Major drawbacks / risks


  1. Outdated platform / aging architecture
    The current LS generation was last fundamentally redesigned several years ago. Many rivals (Mercedes S-Class, BMW 7, Genesis G90) have newer underpinnings, more modern electronics, improved electrification, and better dynamic performance.
    Car and Driver explicitly calls it “showing its age” and says its “driving demeanor fails to live up to its aggressive styling.”
  2. Weakness in driving engagement / performance
    If you want a flagship sedan that’s fun to drive, the LS falls short. Its focus is comfort and refinement, which means rivals with sportier calibrations, more power, and sharper handling feel more compelling to many buyers.
    The hybrid version also is criticized for offering little performance upside and having a CVT-based transmission that feels “sloppy.”
  3. Complex systems, more things to break
    Over time, as cars accumulate miles, luxury sedans with many systems (air suspension, electronics, advanced driver assist sensors, etc.) tend to have more failure points. The LS is no exception.
    • The LS uses air suspension in many trims — that can be a source of expensive repairs (leaks, compressors, sensors).
    • Electronics/infotainment may lag behind competitors. Some users already complain about aged UI, controls, infotainment lag, etc.
    • There’s also a recent recall: in 2025 Toyota / Lexus recalled certain LS models (2024–2025) for a digital instrument cluster display issue (cluster may fail to show critical info).
  4. Limited updates / stagnation
    For 2025, the LS only gets a price hike; there are no major mechanical or structural updates.
    That means if you're buying new now, you're already stepping into a car that’s “old news.”
  5. Changing market dynamics / lower demand for sedans
    The luxury sedan segment is shrinking. Customers are gravitating toward SUVs and crossovers. The economics of producing and maintaining flagship sedans are more challenging.
    Also, in the UK, the LS has already been dropped from the lineup, citing poor sales and regulatory issues.
  6. Resale / obsolescence risk
    Because it’s already toward the end of its lifecycle, you may face accelerated depreciation, difficulty in parts sourcing or updates, or lower buyer interest in the future.

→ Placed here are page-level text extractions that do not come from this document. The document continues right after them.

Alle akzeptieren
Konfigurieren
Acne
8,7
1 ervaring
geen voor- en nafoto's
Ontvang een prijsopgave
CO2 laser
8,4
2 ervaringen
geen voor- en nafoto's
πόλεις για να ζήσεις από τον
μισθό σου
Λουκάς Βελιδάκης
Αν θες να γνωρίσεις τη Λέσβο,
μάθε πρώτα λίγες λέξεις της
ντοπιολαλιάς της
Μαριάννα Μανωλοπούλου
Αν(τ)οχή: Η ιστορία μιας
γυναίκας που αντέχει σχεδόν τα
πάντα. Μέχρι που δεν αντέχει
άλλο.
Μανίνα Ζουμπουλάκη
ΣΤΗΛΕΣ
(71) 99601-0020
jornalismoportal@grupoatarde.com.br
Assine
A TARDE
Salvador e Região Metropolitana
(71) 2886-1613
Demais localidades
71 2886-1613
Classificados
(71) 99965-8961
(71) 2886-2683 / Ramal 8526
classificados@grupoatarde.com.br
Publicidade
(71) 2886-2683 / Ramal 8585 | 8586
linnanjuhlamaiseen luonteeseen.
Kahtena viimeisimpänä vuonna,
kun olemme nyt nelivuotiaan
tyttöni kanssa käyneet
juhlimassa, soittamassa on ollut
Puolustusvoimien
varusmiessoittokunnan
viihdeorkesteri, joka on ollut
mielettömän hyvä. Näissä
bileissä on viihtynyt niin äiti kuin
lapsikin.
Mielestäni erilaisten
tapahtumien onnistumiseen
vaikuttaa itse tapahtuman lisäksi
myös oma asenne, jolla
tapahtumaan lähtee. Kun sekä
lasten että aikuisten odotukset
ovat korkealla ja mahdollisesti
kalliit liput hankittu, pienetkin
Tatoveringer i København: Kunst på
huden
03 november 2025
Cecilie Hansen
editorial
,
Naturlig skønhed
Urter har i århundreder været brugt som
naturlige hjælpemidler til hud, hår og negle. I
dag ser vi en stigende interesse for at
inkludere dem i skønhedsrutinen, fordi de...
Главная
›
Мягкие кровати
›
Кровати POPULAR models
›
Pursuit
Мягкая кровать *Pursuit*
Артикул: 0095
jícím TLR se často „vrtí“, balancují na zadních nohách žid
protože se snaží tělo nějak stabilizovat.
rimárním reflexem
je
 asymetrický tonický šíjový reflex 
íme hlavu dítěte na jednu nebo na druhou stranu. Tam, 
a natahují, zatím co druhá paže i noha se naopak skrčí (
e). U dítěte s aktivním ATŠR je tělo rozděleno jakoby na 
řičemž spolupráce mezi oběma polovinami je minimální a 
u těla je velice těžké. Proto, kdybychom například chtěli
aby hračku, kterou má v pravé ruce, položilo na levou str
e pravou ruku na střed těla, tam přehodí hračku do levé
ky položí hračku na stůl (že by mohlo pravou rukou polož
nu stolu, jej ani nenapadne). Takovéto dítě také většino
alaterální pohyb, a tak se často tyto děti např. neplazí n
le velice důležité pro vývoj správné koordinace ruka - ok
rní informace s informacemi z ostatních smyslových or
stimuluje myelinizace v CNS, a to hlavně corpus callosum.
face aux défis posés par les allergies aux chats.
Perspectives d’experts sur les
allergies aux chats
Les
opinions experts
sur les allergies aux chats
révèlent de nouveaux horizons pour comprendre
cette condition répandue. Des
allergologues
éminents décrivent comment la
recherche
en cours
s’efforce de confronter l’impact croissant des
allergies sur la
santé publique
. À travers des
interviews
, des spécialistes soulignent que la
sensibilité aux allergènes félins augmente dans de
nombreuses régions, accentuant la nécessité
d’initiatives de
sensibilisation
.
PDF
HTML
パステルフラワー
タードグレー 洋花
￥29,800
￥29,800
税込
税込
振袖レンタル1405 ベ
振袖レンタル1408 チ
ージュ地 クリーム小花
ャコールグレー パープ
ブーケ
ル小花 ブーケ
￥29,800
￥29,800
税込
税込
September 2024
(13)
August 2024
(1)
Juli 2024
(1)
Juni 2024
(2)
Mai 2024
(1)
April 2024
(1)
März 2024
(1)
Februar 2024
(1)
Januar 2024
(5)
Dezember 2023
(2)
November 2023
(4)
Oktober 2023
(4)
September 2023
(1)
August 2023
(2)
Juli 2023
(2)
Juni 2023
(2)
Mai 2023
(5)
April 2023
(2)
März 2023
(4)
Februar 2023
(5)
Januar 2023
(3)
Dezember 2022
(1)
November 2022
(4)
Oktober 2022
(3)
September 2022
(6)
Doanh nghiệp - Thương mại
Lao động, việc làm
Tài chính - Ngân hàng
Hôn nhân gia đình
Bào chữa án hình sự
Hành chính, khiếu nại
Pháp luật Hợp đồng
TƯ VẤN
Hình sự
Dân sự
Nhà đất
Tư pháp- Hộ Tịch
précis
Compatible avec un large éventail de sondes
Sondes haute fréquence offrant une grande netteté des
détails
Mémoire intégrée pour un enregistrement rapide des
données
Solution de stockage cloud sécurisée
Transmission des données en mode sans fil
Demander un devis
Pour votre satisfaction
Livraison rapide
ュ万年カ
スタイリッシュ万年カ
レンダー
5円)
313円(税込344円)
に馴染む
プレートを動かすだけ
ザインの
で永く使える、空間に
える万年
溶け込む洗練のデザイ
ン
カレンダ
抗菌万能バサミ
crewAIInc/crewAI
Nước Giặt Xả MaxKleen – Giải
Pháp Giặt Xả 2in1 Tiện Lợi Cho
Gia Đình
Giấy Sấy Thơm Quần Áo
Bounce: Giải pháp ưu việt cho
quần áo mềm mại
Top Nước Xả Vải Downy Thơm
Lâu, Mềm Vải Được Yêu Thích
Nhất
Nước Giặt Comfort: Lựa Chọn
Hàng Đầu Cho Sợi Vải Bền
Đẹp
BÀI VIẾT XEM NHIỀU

So — should you buy one in 2025?​


It boils down to your priorities, risk tolerance, and how much you care about “future proofing.”


Here are scenarios:
If your priority is …Verdict / caution
Absolute comfort, luxury, and quiet cruisingLS still delivers. If those are your top criteria and you're okay with compromise elsewhere, it’s a strong choice.
Cutting-edge tech, sporty driving, performanceLook elsewhere (S-Class, BMW 7, Genesis). The LS is behind in that respect.
Lower maintenance risk / long-term reliabilityLexus brand helps, but the advanced systems and aging platform add risk. Be conservative in expectations.
Resale, long-term value, avoiding obsolescenceThere’s real risk here. You may burn in value or get stuck with expensive fixes down the road.

If I were advising myself: I would hesitate. If budget allows, I'd consider waiting to see the next generation (if Lexus announces one), or choose a newer competitor. But if there’s a stellar deal, excellent local dealer support, and you accept its compromises, it’s not a terrible car — just not the “perfect” flagship anymore.